Шрифт:
Интервал:
Закладка:
Не успел я подумать об этом, как на повороте открылся такой хрустальный каскад. Он падал с отвесной скалы, падал медленно, даже лениво — так всегда кажется, когда следишь за быстрым, беспрерывным движением, — и грохотал, расплескиваясь по камням в гулком ущелье.
— Скоро Тумнин! — объявил проводник, проходя по вагону с фонарем. — Станция Тумнин!
В прежнее время, чтобы попасть с Амура на Тумнин, нужно было больше суток ехать поездом до Владивостока, а оттуда не менее трех суток плыть на пароходе морем до Советской Гавани. Сегодня я трачу на эту дальнюю дорогу всего пятнадцать часов. Ни угрюмый девственный лес, ни бурные воды таежных рек, ни головокружительные перевалы отрогов Сихотэ-Алиня уже не являются помехой путешественнику. Железнодорожная линия кажется только узкой тропинкой, проложенной сквозь тайгу. Но достаточно одной этой тропинки, чтобы оживилась не тронутая веками природа.

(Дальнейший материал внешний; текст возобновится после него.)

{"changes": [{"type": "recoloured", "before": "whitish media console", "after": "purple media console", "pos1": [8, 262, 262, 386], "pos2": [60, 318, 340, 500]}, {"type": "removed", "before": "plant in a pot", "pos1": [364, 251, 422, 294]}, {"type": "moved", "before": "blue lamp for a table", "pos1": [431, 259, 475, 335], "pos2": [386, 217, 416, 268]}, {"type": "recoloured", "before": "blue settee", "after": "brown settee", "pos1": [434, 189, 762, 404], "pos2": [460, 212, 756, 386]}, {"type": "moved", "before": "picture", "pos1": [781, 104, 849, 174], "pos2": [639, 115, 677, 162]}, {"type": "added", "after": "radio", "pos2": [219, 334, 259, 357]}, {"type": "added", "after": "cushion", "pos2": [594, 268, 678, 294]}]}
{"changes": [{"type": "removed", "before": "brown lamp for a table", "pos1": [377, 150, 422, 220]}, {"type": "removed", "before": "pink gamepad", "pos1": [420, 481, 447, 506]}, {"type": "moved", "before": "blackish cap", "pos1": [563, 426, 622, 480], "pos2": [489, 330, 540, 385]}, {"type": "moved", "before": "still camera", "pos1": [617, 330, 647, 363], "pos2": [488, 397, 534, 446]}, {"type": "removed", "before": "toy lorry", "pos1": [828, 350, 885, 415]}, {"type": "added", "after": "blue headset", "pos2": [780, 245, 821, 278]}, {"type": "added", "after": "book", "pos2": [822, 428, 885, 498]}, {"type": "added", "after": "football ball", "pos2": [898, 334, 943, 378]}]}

Было четыре часа ночи, однако на восточном горизонте в густых кронах тополей и лиственниц уже сквозили золотистые блики раннего восхода. Поезд опять перевалил через сопку, стремительно побежал вниз, и справа показалась река. Это был Тумнин, который бежал на север, в Татарский пролив.

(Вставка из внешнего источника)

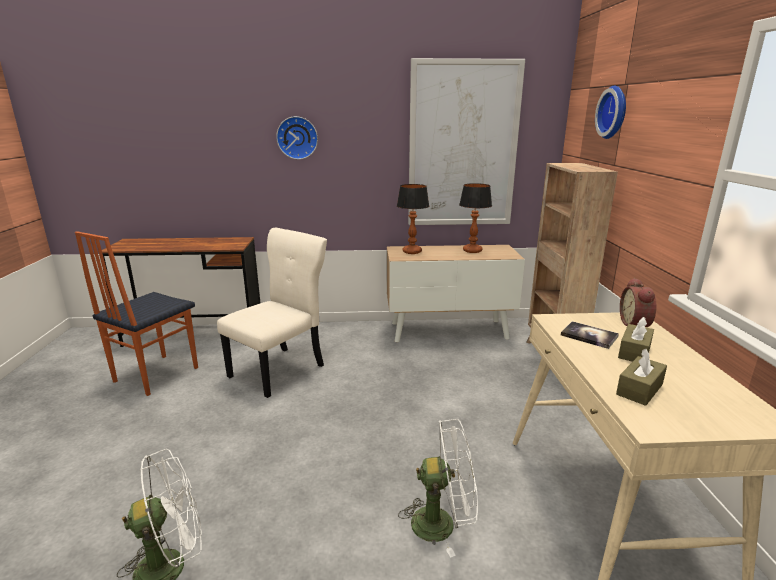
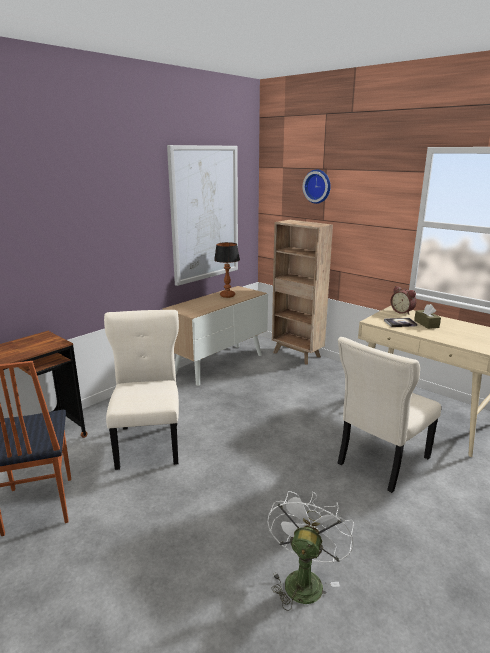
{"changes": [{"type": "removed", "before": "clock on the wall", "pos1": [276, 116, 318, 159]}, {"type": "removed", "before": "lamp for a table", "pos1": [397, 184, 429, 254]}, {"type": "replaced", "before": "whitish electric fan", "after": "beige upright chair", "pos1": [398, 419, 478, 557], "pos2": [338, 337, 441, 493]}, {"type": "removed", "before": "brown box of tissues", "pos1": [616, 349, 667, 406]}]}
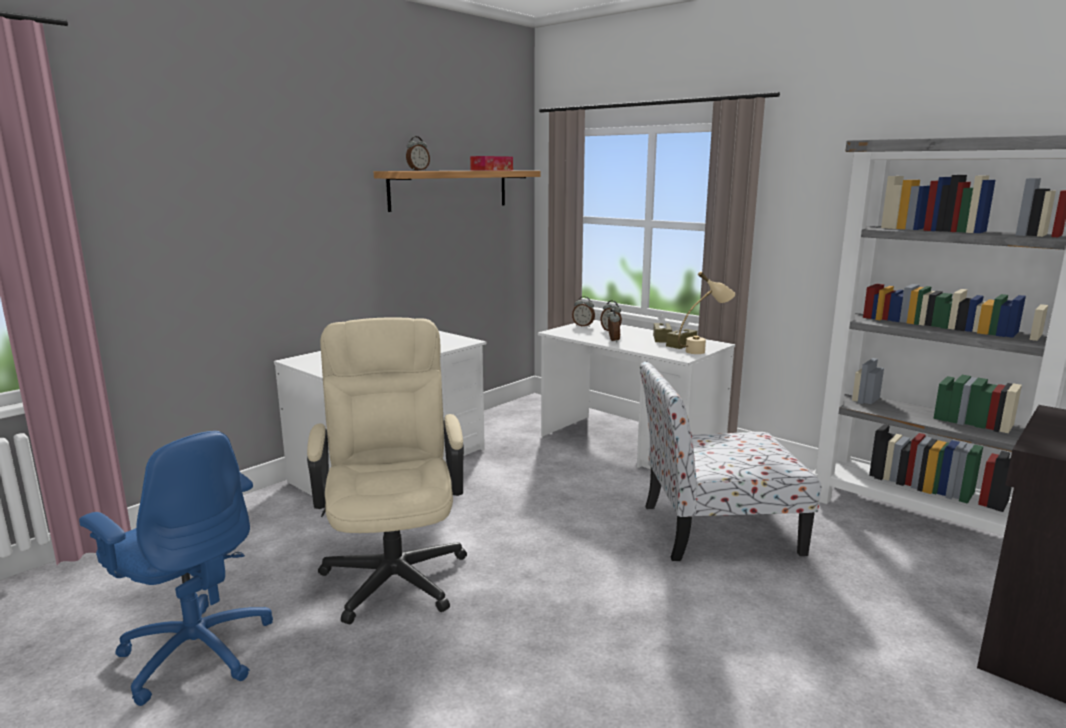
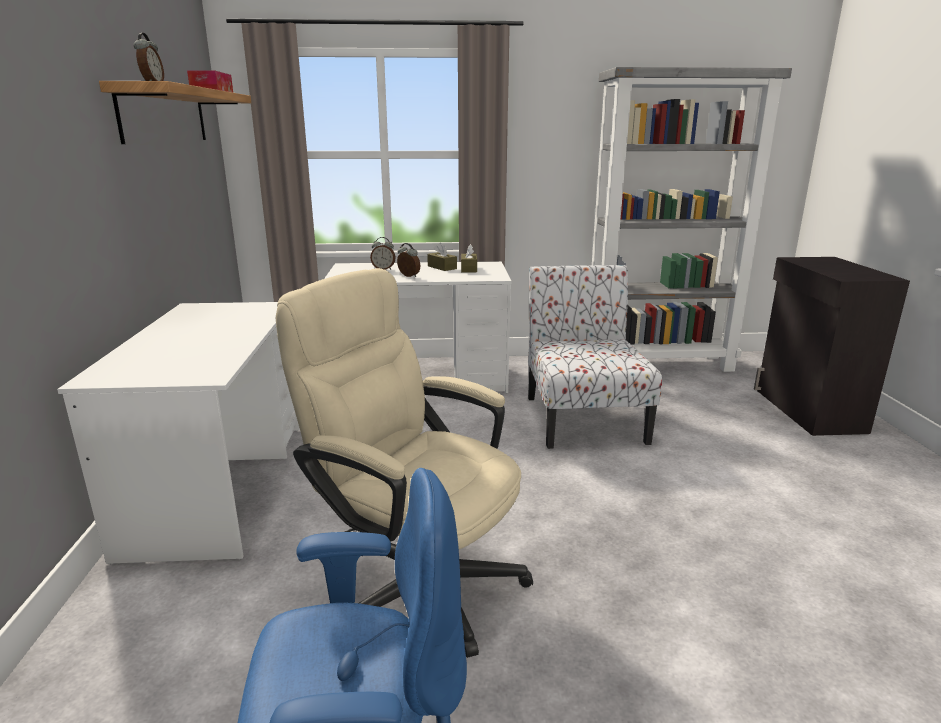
{"changes": [{"type": "removed", "before": "alarm clock", "pos1": [572, 296, 595, 327]}, {"type": "turned", "before": "upright chair", "pos1": [639, 361, 822, 561], "pos2": [528, 265, 662, 449], "turn": 135}, {"type": "removed", "before": "beige lamp for a table", "pos1": [678, 271, 735, 354]}]}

— Вот они, знаменитые арсеньевские места, — мечтательно сказала девушка, прислонив голову к оконной раме и перебирая на груди костяные бусы.
— Какие, вы сказали, места? — подходя к ней, спросил юноша из соседнего купе.
Многие в вагоне уже знали, что его зовут Костей и что он электромонтер.
— Неужели не знаете? Наверно, еще местный житель!
Костя улыбнулся.
— Как не знать! Но ведь это было очень давно.
Девушка глянула на него удивленно.
— Смотрите! Филин летит, филин! Точно как у Арсеньева! «В это время какая-то тень на мгновение закрыла луну. Это был большой филин. Он сел на соседнее дерево и стал ухать».
И она с горячностью начала рассказывать «местному жителю» о знаменитом путешественнике и исследователе Дальнего Востока. Владимир Клавдиевич Арсеньев не раз бывал в этих местах, где живут орочи, маленькое племя кочевых охотников. Вместе с ними он бродил вдоль берегов Тумнина, часто заходил к ним в стойбища, подолгу жил в их шалашах.
Орочи рассказывали доброму русскому другу, капитану Арсеньеву, о тяжелой судьбе их маленького лесного народа.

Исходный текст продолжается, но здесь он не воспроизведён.